Short/Technical Answer:
It's untrue that $cov(y,z) = 0$ whenever $z$ does not directly affect $y$. The key is the word "directly". We hope to find an instrument such that "z influences x which influences y". This would mean that $cov(y,z|x) = 0$ (that is, if we observe the value of $x$, knowing $z$ tells us nothing incremental about $y$), but it does not mean that $cov(y,z) = 0$ unconditional on $x$.
Long/Intuitive Answer:
The distinction you need to make here is the difference between an associative (or correlative) effect and a causal one.
Let's first look at an example (linked at bottom). Suppose you want to know how the size of a political protest ($x$) causally affects local political outcomes ($y$).

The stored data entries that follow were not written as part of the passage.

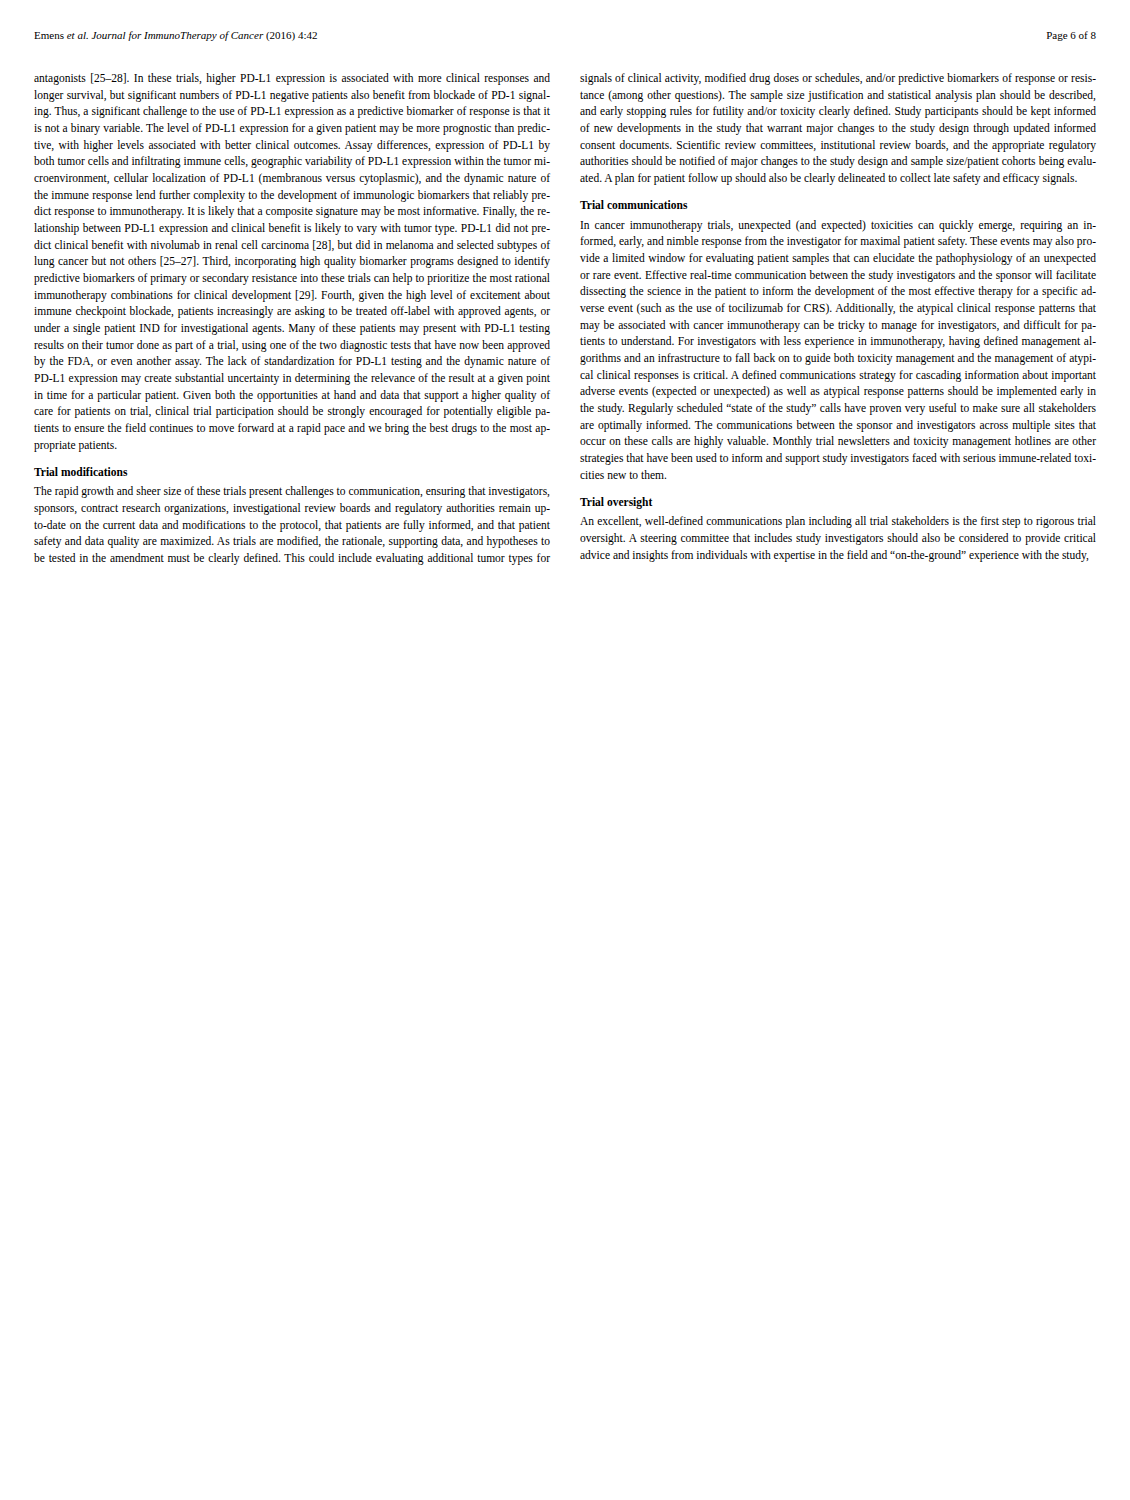Emens et al. Journal for ImmunoTherapy of Cancer (2016) 4:42
Page 6 of 8
antagonists [25–28]. In these trials, higher PD-L1 expression is associated with more clinical responses and longer survival, but significant numbers of PD-L1 negative patients also benefit from blockade of PD-1 signaling. Thus, a significant challenge to the use of PD-L1 expression as a predictive biomarker of response is that it is not a binary variable. The level of PD-L1 expression for a given patient may be more prognostic than predictive, with higher levels associated with better clinical outcomes. Assay differences, expression of PD-L1 by both tumor cells and infiltrating immune cells, geographic variability of PD-L1 expression within the tumor microenvironment, cellular localization of PD-L1 (membranous versus cytoplasmic), and the dynamic nature of the immune response lend further complexity to the development of immunologic biomarkers that reliably predict response to immunotherapy. It is likely that a composite signature may be most informative. Finally, the relationship between PD-L1 expression and clinical benefit is likely to vary with tumor type. PD-L1 did not predict clinical benefit with nivolumab in renal cell carcinoma [28], but did in melanoma and selected subtypes of lung cancer but not others [25–27]. Third, incorporating high quality biomarker programs designed to identify predictive biomarkers of primary or secondary resistance into these trials can help to prioritize the most rational immunotherapy combinations for clinical development [29]. Fourth, given the high level of excitement about immune checkpoint blockade, patients increasingly are asking to be treated off-label with approved agents, or under a single patient IND for investigational agents. Many of these patients may present with PD-L1 testing results on their tumor done as part of a trial, using one of the two diagnostic tests that have now been approved by the FDA, or even another assay. The lack of standardization for PD-L1 testing and the dynamic nature of PD-L1 expression may create substantial uncertainty in determining the relevance of the result at a given point in time for a particular patient. Given both the opportunities at hand and data that support a higher quality of care for patients on trial, clinical trial participation should be strongly encouraged for potentially eligible patients to ensure the field continues to move forward at a rapid pace and we bring the best drugs to the most appropriate patients.
Trial modifications
The rapid growth and sheer size of these trials present challenges to communication, ensuring that investigators, sponsors, contract research organizations, investigational review boards and regulatory authorities remain up-to-date on the current data and modifications to the protocol, that patients are fully informed, and that patient safety and data quality are maximized. As trials are modified, the rationale, supporting data, and hypotheses to be tested in the amendment must be clearly defined. This could include evaluating additional tumor types for signals of clinical activity, modified drug doses or schedules, and/or predictive biomarkers of response or resistance (among other questions). The sample size justification and statistical analysis plan should be described, and early stopping rules for futility and/or toxicity clearly defined. Study participants should be kept informed of new developments in the study that warrant major changes to the study design through updated informed consent documents. Scientific review committees, institutional review boards, and the appropriate regulatory authorities should be notified of major changes to the study design and sample size/patient cohorts being evaluated. A plan for patient follow up should also be clearly delineated to collect late safety and efficacy signals.
Trial communications
In cancer immunotherapy trials, unexpected (and expected) toxicities can quickly emerge, requiring an informed, early, and nimble response from the investigator for maximal patient safety. These events may also provide a limited window for evaluating patient samples that can elucidate the pathophysiology of an unexpected or rare event. Effective real-time communication between the study investigators and the sponsor will facilitate dissecting the science in the patient to inform the development of the most effective therapy for a specific adverse event (such as the use of tocilizumab for CRS). Additionally, the atypical clinical response patterns that may be associated with cancer immunotherapy can be tricky to manage for investigators, and difficult for patients to understand. For investigators with less experience in immunotherapy, having defined management algorithms and an infrastructure to fall back on to guide both toxicity management and the management of atypical clinical responses is critical. A defined communications strategy for cascading information about important adverse events (expected or unexpected) as well as atypical response patterns should be implemented early in the study. Regularly scheduled “state of the study” calls have proven very useful to make sure all stakeholders are optimally informed. The communications between the sponsor and investigators across multiple sites that occur on these calls are highly valuable. Monthly trial newsletters and toxicity management hotlines are other strategies that have been used to inform and support study investigators faced with serious immune-related toxicities new to them.
Trial oversight
An excellent, well-defined communications plan including all trial stakeholders is the first step to rigorous trial oversight. A steering committee that includes study investigators should also be considered to provide critical advice and insights from individuals with expertise in the field and “on-the-ground” experience with the study,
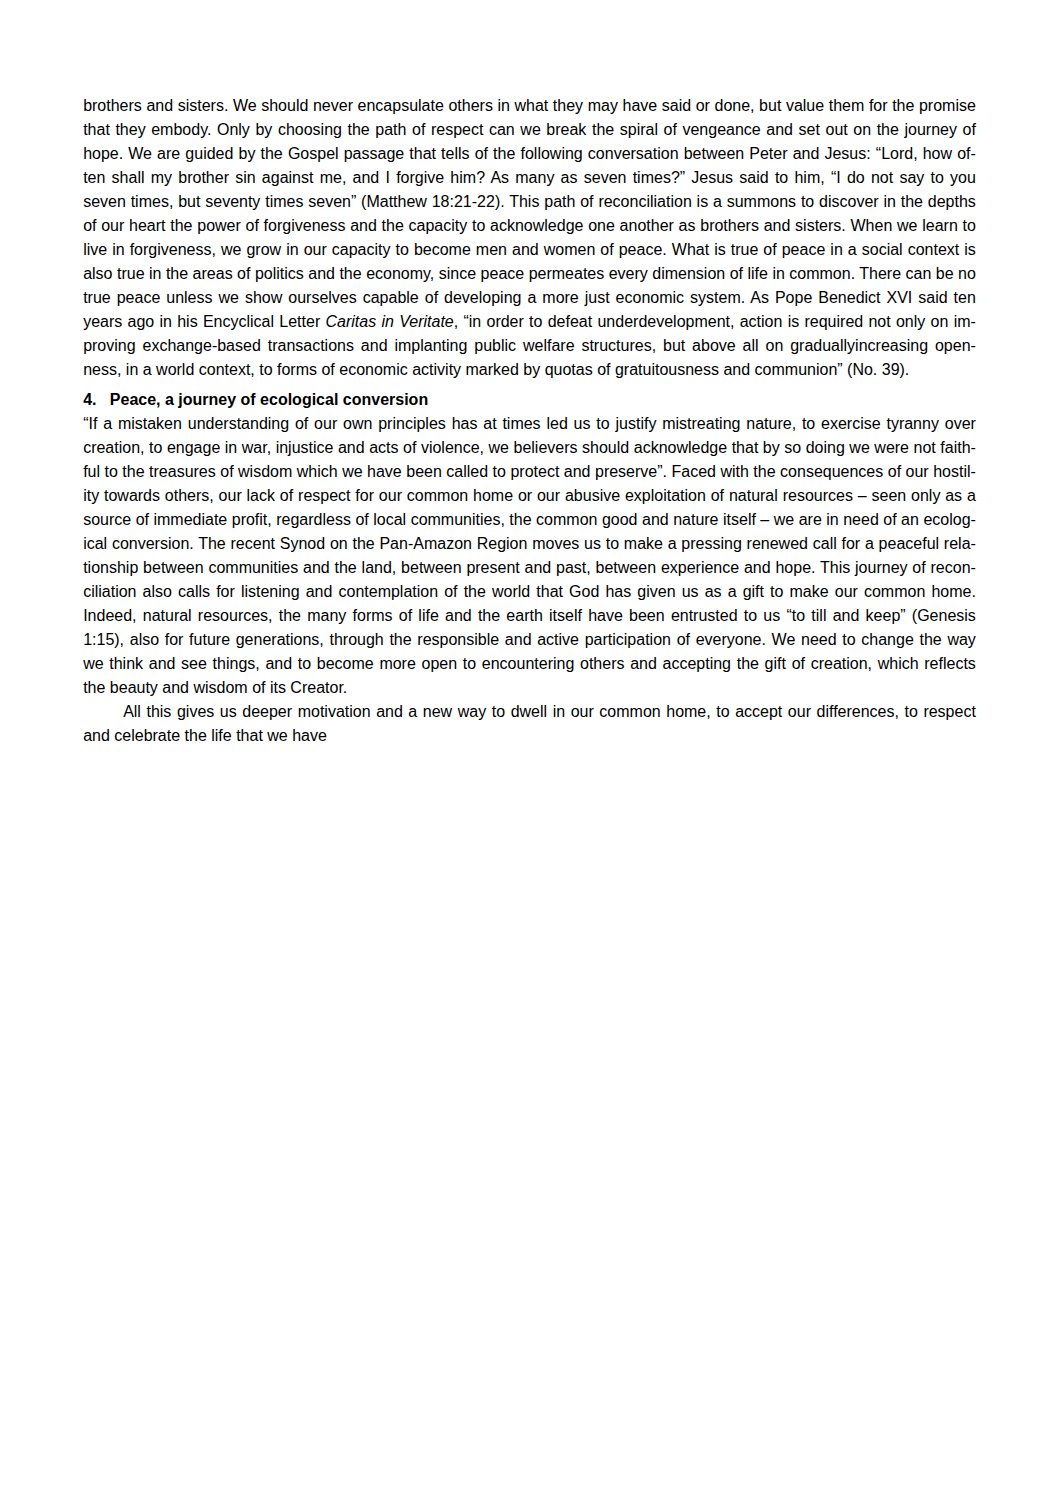brothers and sisters. We should never encapsulate others in what they may have said or done, but value them for the promise that they embody. Only by choosing the path of respect can we break the spiral of vengeance and set out on the journey of hope. We are guided by the Gospel passage that tells of the following conversation between Peter and Jesus: “Lord, how often shall my brother sin against me, and I forgive him? As many as seven times?” Jesus said to him, “I do not say to you seven times, but seventy times seven” (Matthew 18:21-22). This path of reconciliation is a summons to discover in the depths of our heart the power of forgiveness and the capacity to acknowledge one another as brothers and sisters. When we learn to live in forgiveness, we grow in our capacity to become men and women of peace. What is true of peace in a social context is also true in the areas of politics and the economy, since peace permeates every dimension of life in common. There can be no true peace unless we show ourselves capable of developing a more just economic system. As Pope Benedict XVI said ten years ago in his Encyclical Letter Caritas in Veritate, “in order to defeat underdevelopment, action is required not only on improving exchange-based transactions and implanting public welfare structures, but above all on graduallyincreasing openness, in a world context, to forms of economic activity marked by quotas of gratuitousness and communion” (No. 39).
4. Peace, a journey of ecological conversion
“If a mistaken understanding of our own principles has at times led us to justify mistreating nature, to exercise tyranny over creation, to engage in war, injustice and acts of violence, we believers should acknowledge that by so doing we were not faithful to the treasures of wisdom which we have been called to protect and preserve”. Faced with the consequences of our hostility towards others, our lack of respect for our common home or our abusive exploitation of natural resources – seen only as a source of immediate profit, regardless of local communities, the common good and nature itself – we are in need of an ecological conversion. The recent Synod on the Pan-Amazon Region moves us to make a pressing renewed call for a peaceful relationship between communities and the land, between present and past, between experience and hope. This journey of reconciliation also calls for listening and contemplation of the world that God has given us as a gift to make our common home. Indeed, natural resources, the many forms of life and the earth itself have been entrusted to us “to till and keep” (Genesis 1:15), also for future generations, through the responsible and active participation of everyone. We need to change the way we think and see things, and to become more open to encountering others and accepting the gift of creation, which reflects the beauty and wisdom of its Creator.
All this gives us deeper motivation and a new way to dwell in our common home, to accept our differences, to respect and celebrate the life that we have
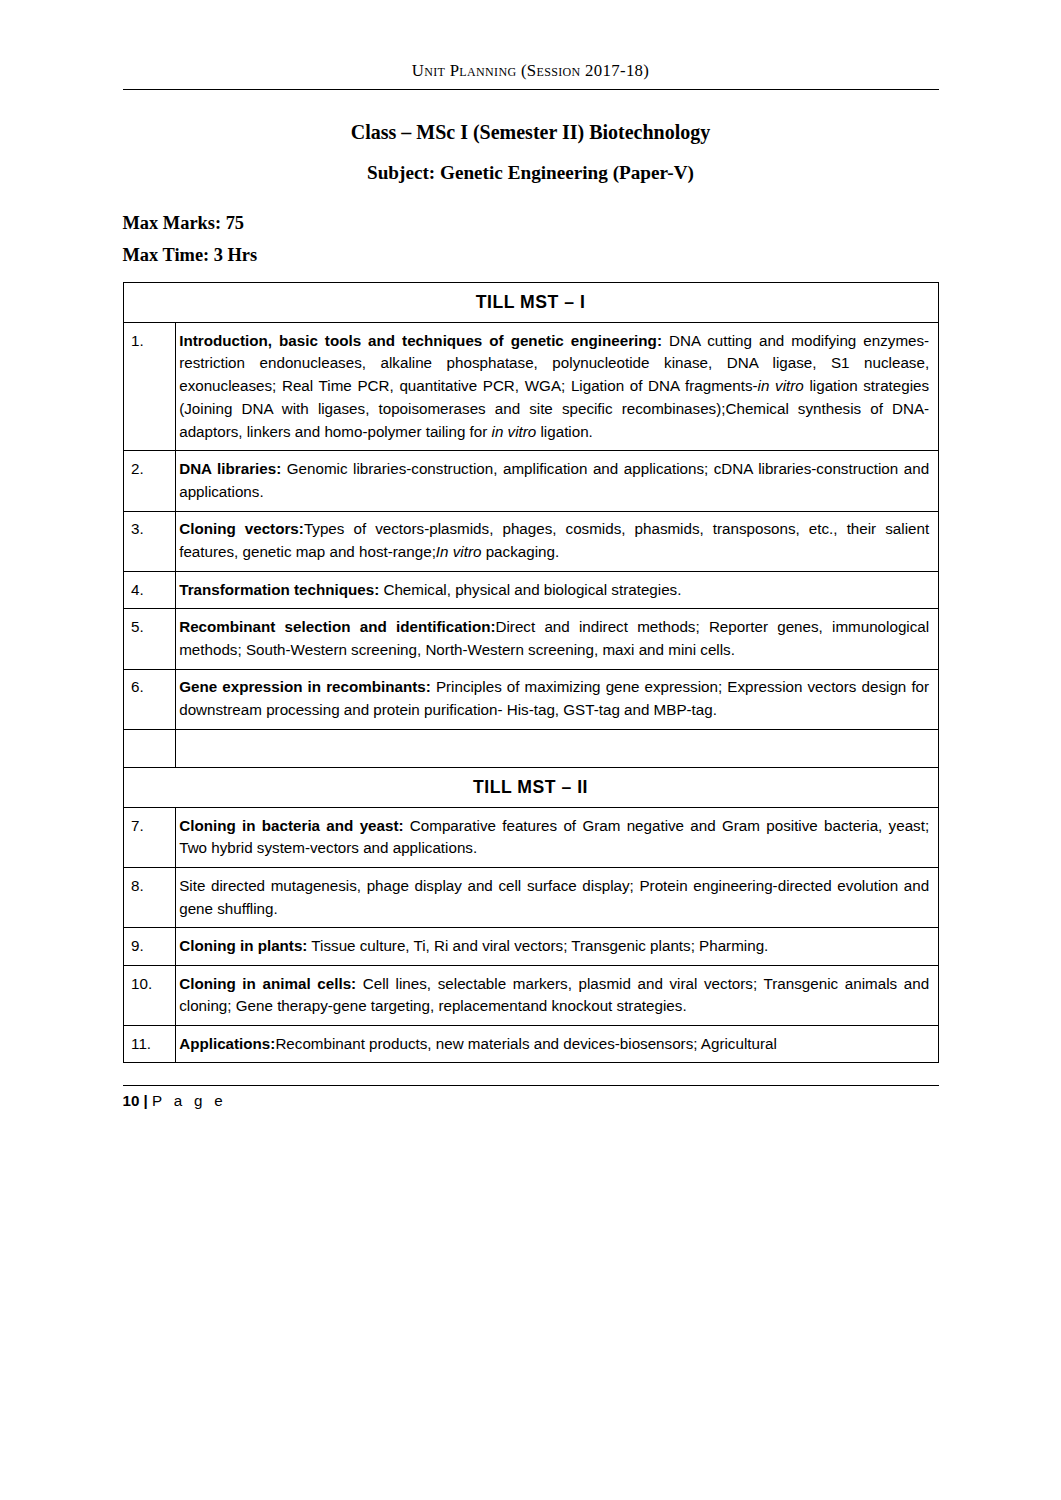Unit Planning (Session 2017-18)
Class – MSc I (Semester II) Biotechnology
Subject: Genetic Engineering (Paper-V)
Max Marks: 75
Max Time: 3 Hrs
| TILL MST – I |
| --- |
| 1. | Introduction, basic tools and techniques of genetic engineering: DNA cutting and modifying enzymes-restriction endonucleases, alkaline phosphatase, polynucleotide kinase, DNA ligase, S1 nuclease, exonucleases; Real Time PCR, quantitative PCR, WGA; Ligation of DNA fragments- in vitro ligation strategies (Joining DNA with ligases, topoisomerases and site specific recombinases);Chemical synthesis of DNA-adaptors, linkers and homo-polymer tailing for in vitro ligation. |
| 2. | DNA libraries: Genomic libraries-construction, amplification and applications; cDNA libraries-construction and applications. |
| 3. | Cloning vectors: Types of vectors-plasmids, phages, cosmids, phasmids, transposons, etc., their salient features, genetic map and host-range; In vitro packaging. |
| 4. | Transformation techniques: Chemical, physical and biological strategies. |
| 5. | Recombinant selection and identification: Direct and indirect methods; Reporter genes, immunological methods; South-Western screening, North-Western screening, maxi and mini cells. |
| 6. | Gene expression in recombinants: Principles of maximizing gene expression; Expression vectors design for downstream processing and protein purification- His-tag, GST-tag and MBP-tag. |
| TILL MST – II |
| 7. | Cloning in bacteria and yeast: Comparative features of Gram negative and Gram positive bacteria, yeast; Two hybrid system-vectors and applications. |
| 8. | Site directed mutagenesis, phage display and cell surface display; Protein engineering-directed evolution and gene shuffling. |
| 9. | Cloning in plants: Tissue culture, Ti, Ri and viral vectors; Transgenic plants; Pharming. |
| 10. | Cloning in animal cells: Cell lines, selectable markers, plasmid and viral vectors; Transgenic animals and cloning; Gene therapy-gene targeting, replacementand knockout strategies. |
| 11. | Applications: Recombinant products, new materials and devices-biosensors; Agricultural |
10 | P a g e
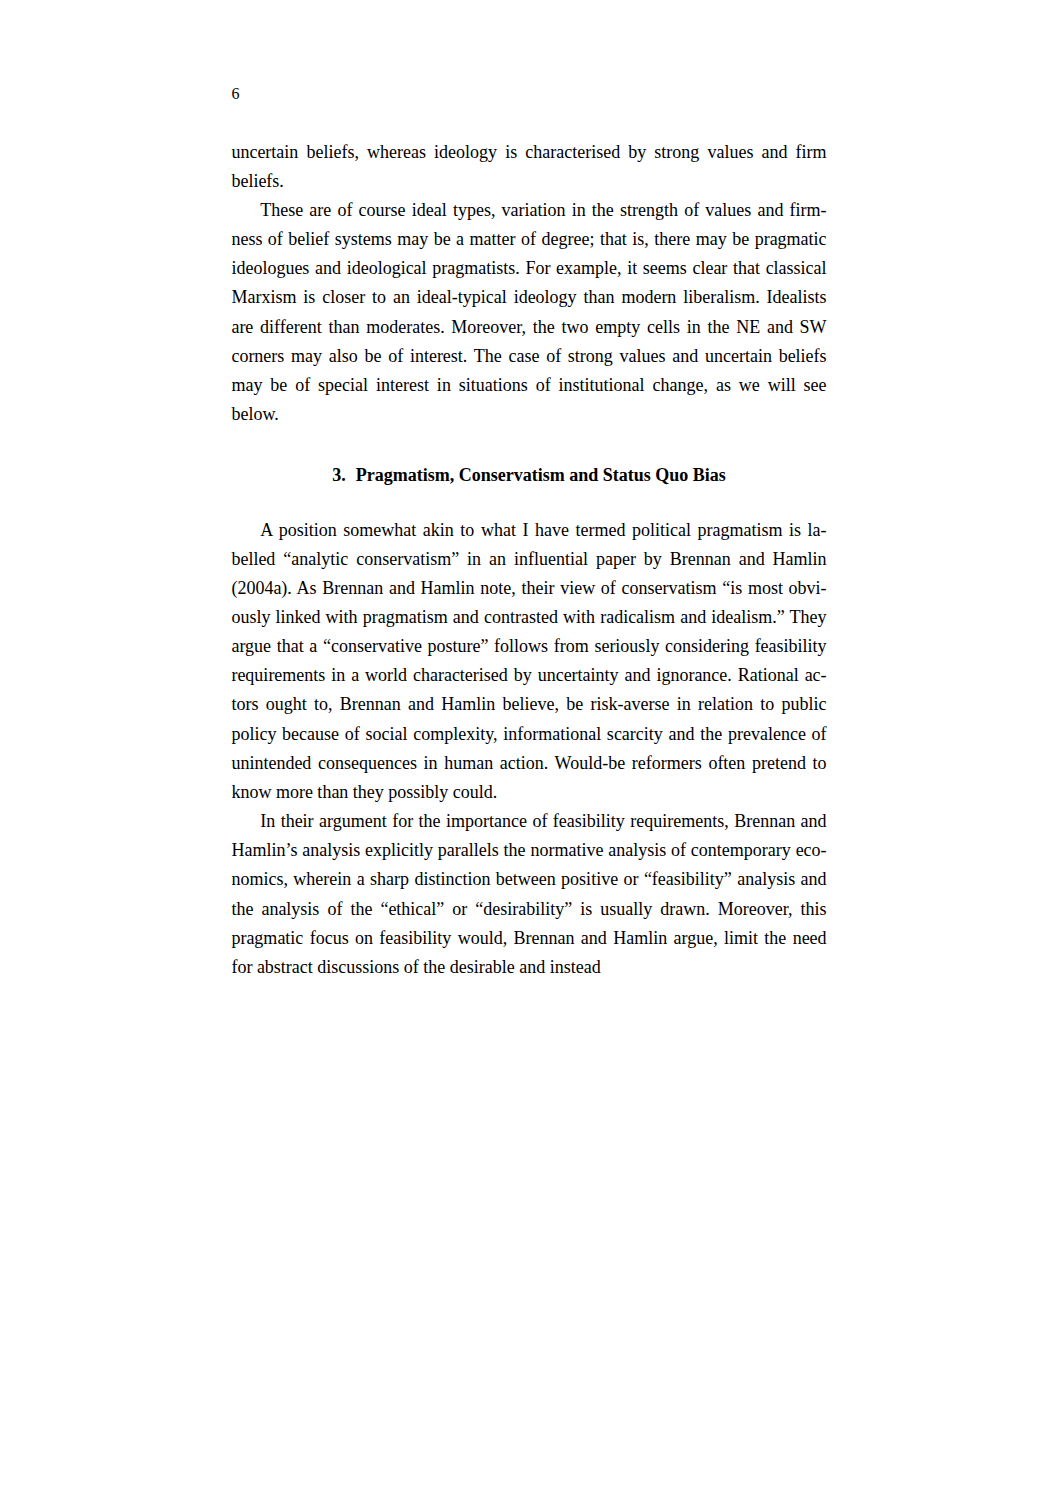6
uncertain beliefs, whereas ideology is characterised by strong values and firm beliefs.
These are of course ideal types, variation in the strength of values and firmness of belief systems may be a matter of degree; that is, there may be pragmatic ideologues and ideological pragmatists. For example, it seems clear that classical Marxism is closer to an ideal-typical ideology than modern liberalism. Idealists are different than moderates. Moreover, the two empty cells in the NE and SW corners may also be of interest. The case of strong values and uncertain beliefs may be of special interest in situations of institutional change, as we will see below.
3. Pragmatism, Conservatism and Status Quo Bias
A position somewhat akin to what I have termed political pragmatism is labelled “analytic conservatism” in an influential paper by Brennan and Hamlin (2004a). As Brennan and Hamlin note, their view of conservatism “is most obviously linked with pragmatism and contrasted with radicalism and idealism.” They argue that a “conservative posture” follows from seriously considering feasibility requirements in a world characterised by uncertainty and ignorance. Rational actors ought to, Brennan and Hamlin believe, be risk-averse in relation to public policy because of social complexity, informational scarcity and the prevalence of unintended consequences in human action. Would-be reformers often pretend to know more than they possibly could.
In their argument for the importance of feasibility requirements, Brennan and Hamlin’s analysis explicitly parallels the normative analysis of contemporary economics, wherein a sharp distinction between positive or “feasibility” analysis and the analysis of the “ethical” or “desirability” is usually drawn. Moreover, this pragmatic focus on feasibility would, Brennan and Hamlin argue, limit the need for abstract discussions of the desirable and instead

However, if you simply look at the association between $x$ and $y$, you may note a number of potential issues. For example, the size of the protest ($x$) could itself be correlated with other factors like the importance of the issue or the likelihood of the protest causing change. These factors are also correlated with $y$. Hence, they confound the relationship between $x$ and $y$.
So how can an instrument variable help us? Consider the instrument of how good the weather was on the day of the protest ($z$). The intuition is that weather ($z$) could directly impact crowd size ($x$); however weather on the day of a protest ($z$) should not directly influence a local political outcome ($y$). The only way you would expect $z$ and $y$ to be related is through $x$.